Should Lovie Smith tell his starters to head to the beach for a relaxing weekend?
Nope. Though pro football can be grueling and dangerous, Smith would be doing a disservice to his team if he gave the starters the week off. The team still has plenty of reasons to play.
Momentum: The Bears last made the playoffs in 2005 and '06. In both instances, they clinched the berth and the first-week bye before the final game. In '05, they rested the starters and lost in a blow-out to the Vikings, then were knocked out of the playoffs by the Panthers. In '06, they starters played, the Bears lost to the Packers, but went to the Super Bowl.
Momentum matters in the playoffs, and the Bears are 7-1 in their last eight games. Shutting down the starters for two weeks would stymie that momentum.
Record books: Matt Forte is 22 yards away from a 1,000-yard rushing season and 13 yards from a 500-yard receiving season. Johnny Knox is 40 yards away a 1,000-yard receiving season. The Bears are one win away from sweeping the NFC North. Sitting the starters could keep the Bears from taking their rightful place in history.
Health: For the most part, the Bears are (knock on wood throw salt over your shoulder spit twice) healthy, unlike the Eagles, who have a banged-up stars in Michael Vick and Assante Samuel. They don't weeks to heal, and they'll get the bye week off anyway.

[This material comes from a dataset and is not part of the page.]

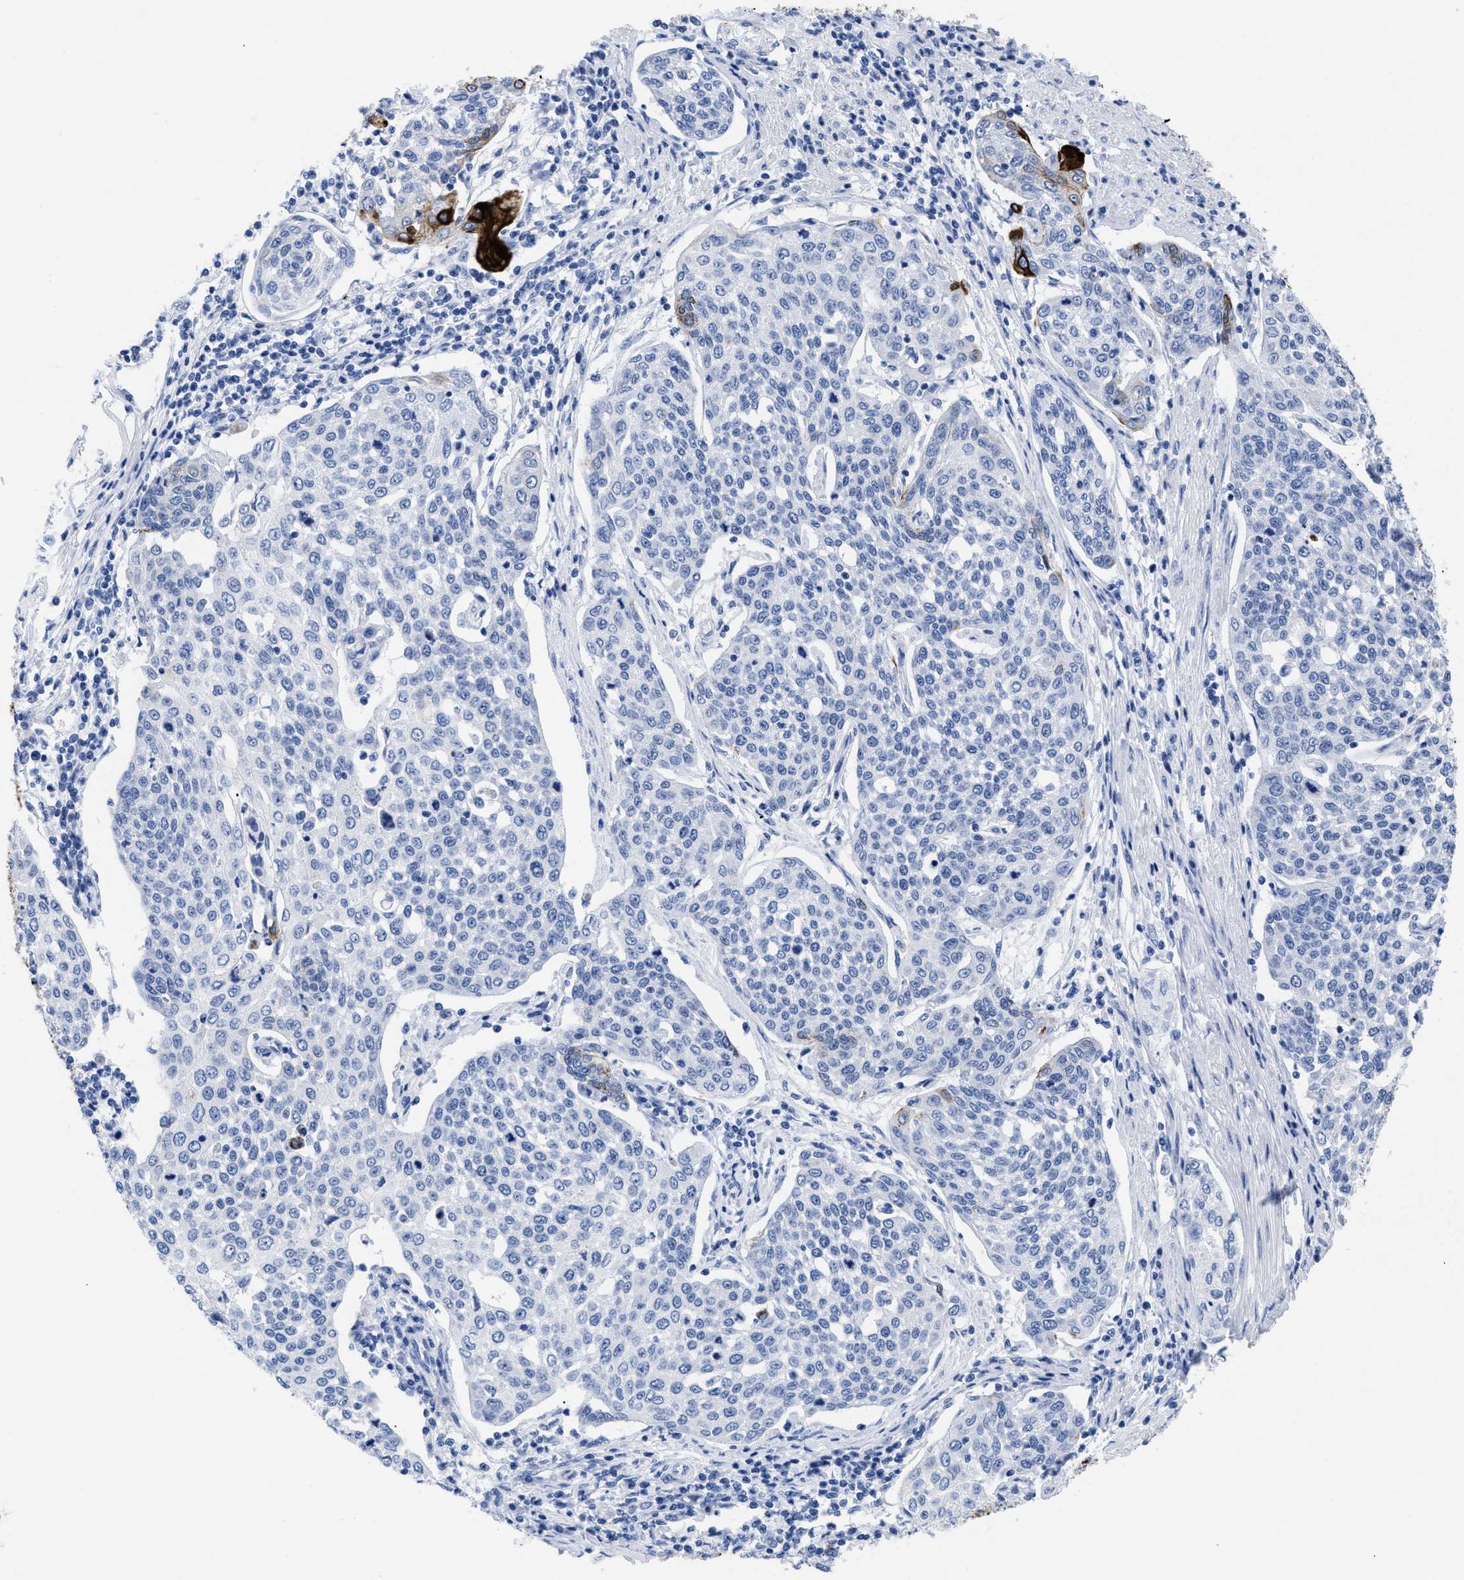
{"staining": {"intensity": "negative", "quantity": "none", "location": "none"}, "tissue": "cervical cancer", "cell_type": "Tumor cells", "image_type": "cancer", "snomed": [{"axis": "morphology", "description": "Squamous cell carcinoma, NOS"}, {"axis": "topography", "description": "Cervix"}], "caption": "Tumor cells show no significant protein staining in cervical cancer (squamous cell carcinoma).", "gene": "DUSP26", "patient": {"sex": "female", "age": 34}}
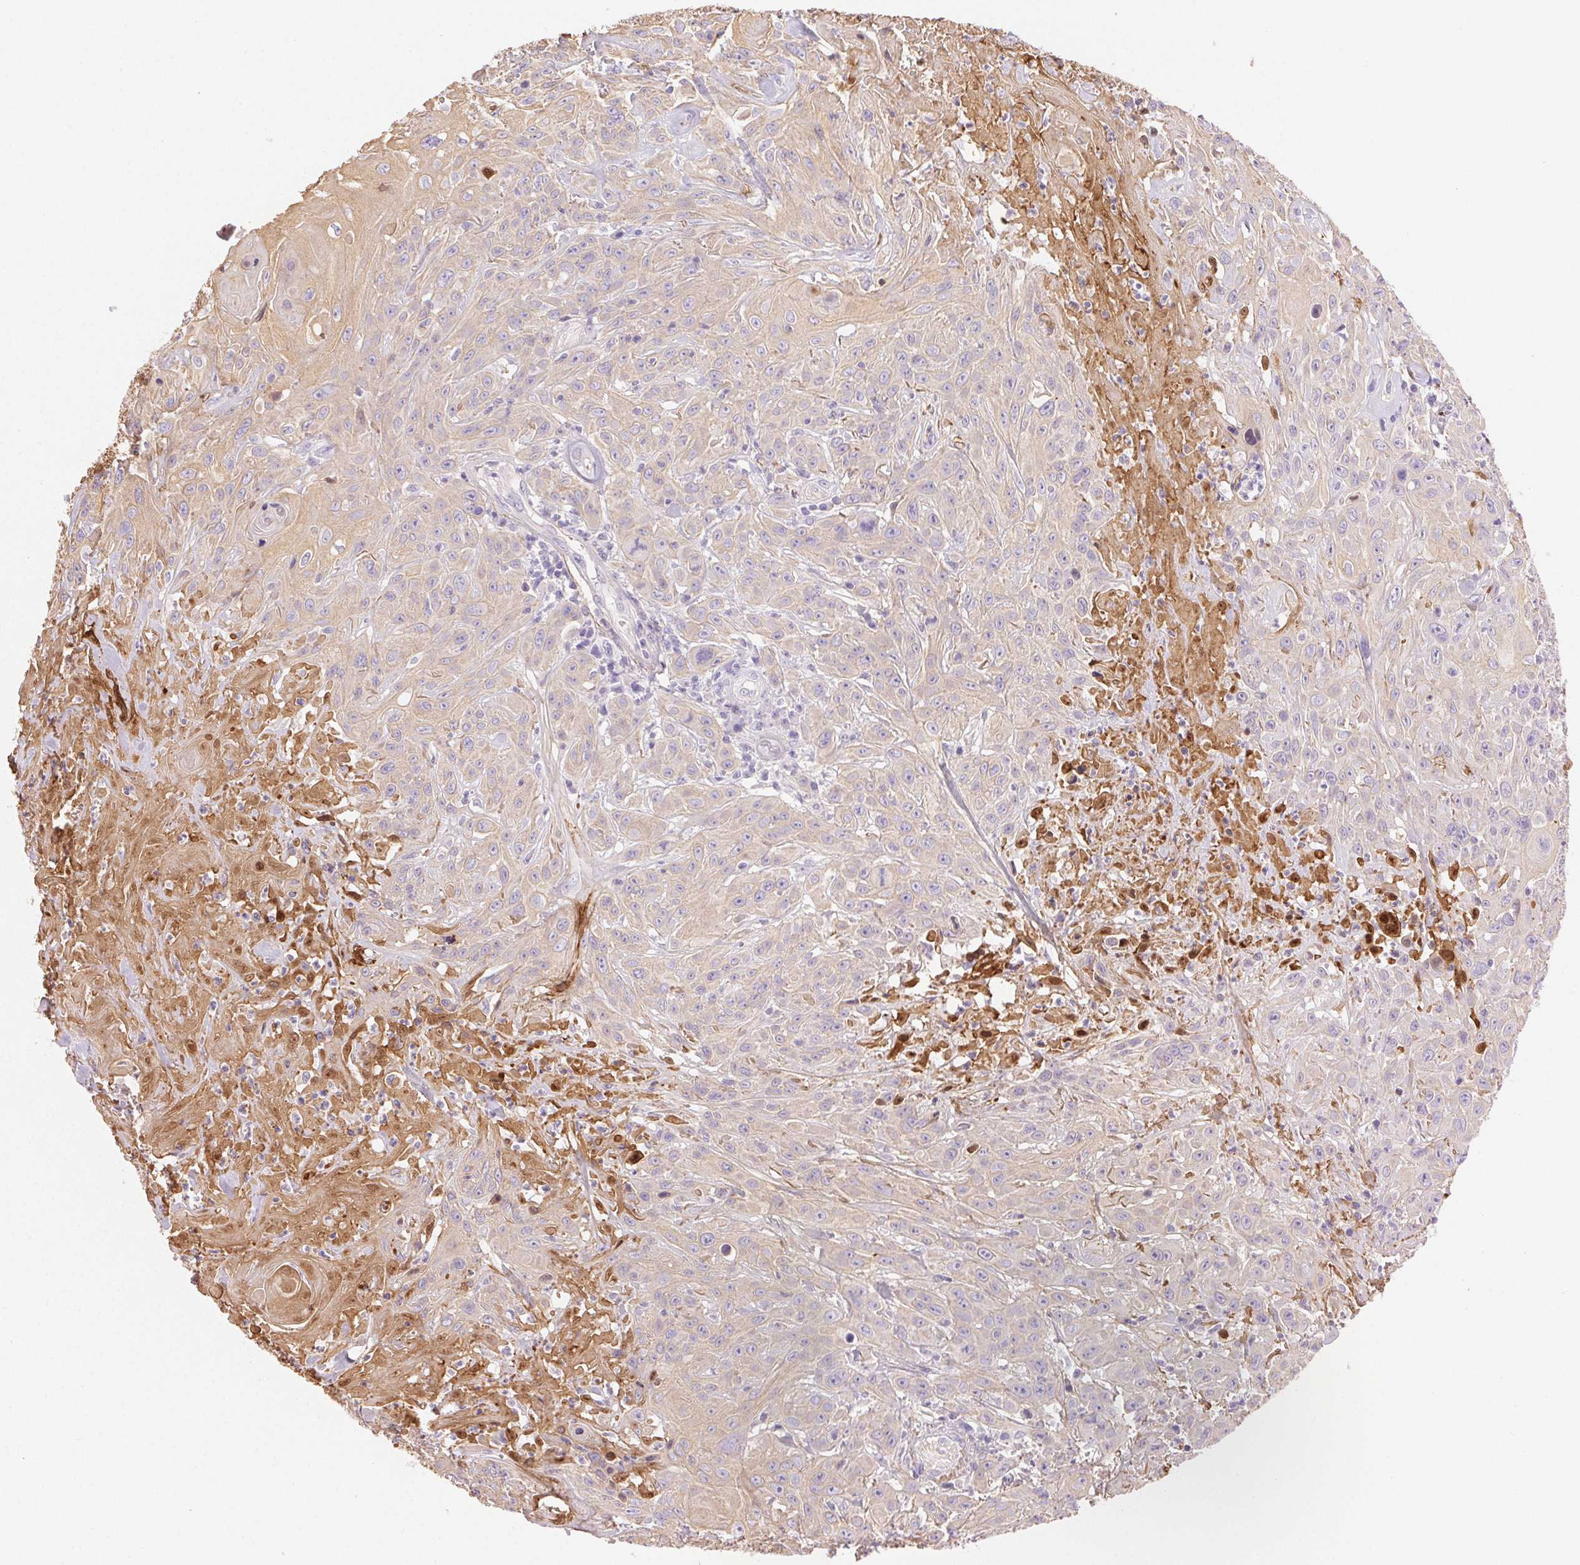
{"staining": {"intensity": "weak", "quantity": ">75%", "location": "cytoplasmic/membranous"}, "tissue": "head and neck cancer", "cell_type": "Tumor cells", "image_type": "cancer", "snomed": [{"axis": "morphology", "description": "Squamous cell carcinoma, NOS"}, {"axis": "topography", "description": "Skin"}, {"axis": "topography", "description": "Head-Neck"}], "caption": "Immunohistochemical staining of human squamous cell carcinoma (head and neck) reveals low levels of weak cytoplasmic/membranous protein positivity in about >75% of tumor cells.", "gene": "FGA", "patient": {"sex": "male", "age": 80}}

C'mon. It's the Packers: When Smith was hired by the Bears, he said that he wanted to beat Green Bay and win the Super Bowl. Even before he sat down in his office at Halas Hall, he recognized how special the rivalry was. It's the oldest rivalry in the NFL. It's Walter Payton and Jim McMahon and Charles Martin and the Instant Replay Game and Brett Favre and George Halas and Vince Lombardi. It's Bears-Packers. That's really all the motivation the Bears need.